Document passage ▸
** Start **

As he walked away, a volunteer from California shouted “Viva Mexico!”

Her friend then pointed to the shopping bags stuck in the shrubs on the south side of the fence left by journeying migrants. “I want to tell you something light, a little joke we talk about. See those white plastic bags? I’ve given them a new name. They’re called ‘Mexican Samsonite.’ Isn’t it true? They’re all over the place.”

From Agua Prieta to Douglas

Douglas, Ariz., sees a steady flow of Mexicans who come over the border for the day to shop. Along its historic main street, cars with Mexican license plates are stuffed with items purchased from the shoe, clothing and variety stores up and down the strip. On the other side of town, icons of American consumerism—McDonald’s, Wal-Mart, Radio Shack—feed south-of-the-border appetites. Walk down to the international border gate, past a cluster of shopping carts left by Wal-Mart shoppers, and the scene suddenly changes. Dusty streets with potholes, taco trucks, music and ice cream stores line a main street flowing with pedestrians and vehicle traffic.

Agua Prieta, Mexico, used to be a sleepy town with a population equal to its American sibling north of the fence, but this staging ground for drug and human smuggling has burst into a sprawling town of single story buildings with a population of 135,000.

** End **

Problems to work on ▸
1) Answer these questions using the border towns passage above:
(a) What name does the friend give the white plastic bags?
(b) Which three businesses are called icons of American consumerism?
(c) What is the population of Agua Prieta now?
2) From the border towns passage above, quote the part that opens with the words containing "Agua Prieta, Mexico, used" and closes with "population of 135,000.".
3) Translate this sentence from the border towns passage above into Spanish: "Douglas, Ariz., sees a steady flow of Mexicans who come over the border for the day to shop."

Given material ▸
** Start **

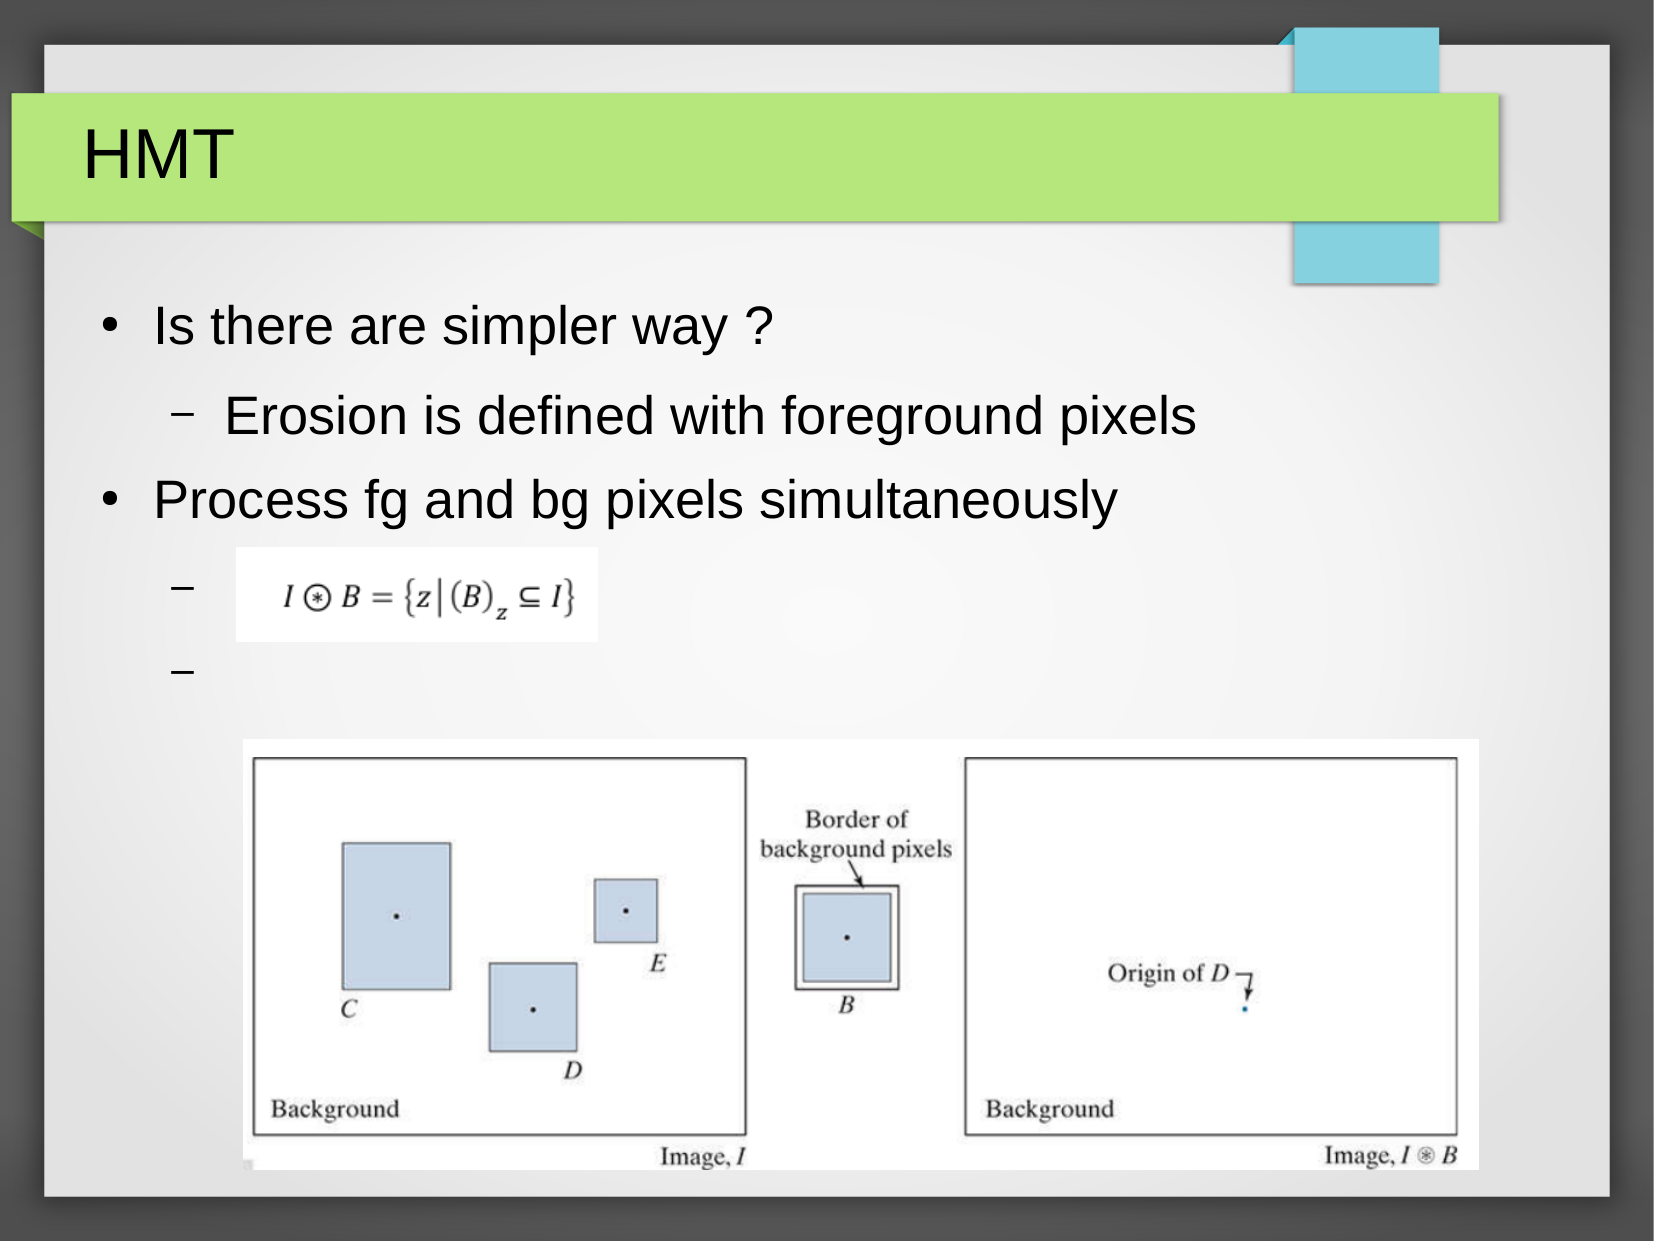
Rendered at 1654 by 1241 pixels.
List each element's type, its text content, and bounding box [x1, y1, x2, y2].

** End **

The solutions ▸
1)
(a) "Mexican Samsonite"
(b) McDonald's, Wal-Mart and Radio Shack
(c) 135,000

2)
Agua Prieta, Mexico, used to be a sleepy town with a population equal to its American sibling north of the fence, but this staging ground for drug and human smuggling has burst into a sprawling town of single story buildings with a population of 135,000.

3) Douglas, Arizona, recibe un flujo constante de mexicanos que cruzan la frontera para pasar el día de compras.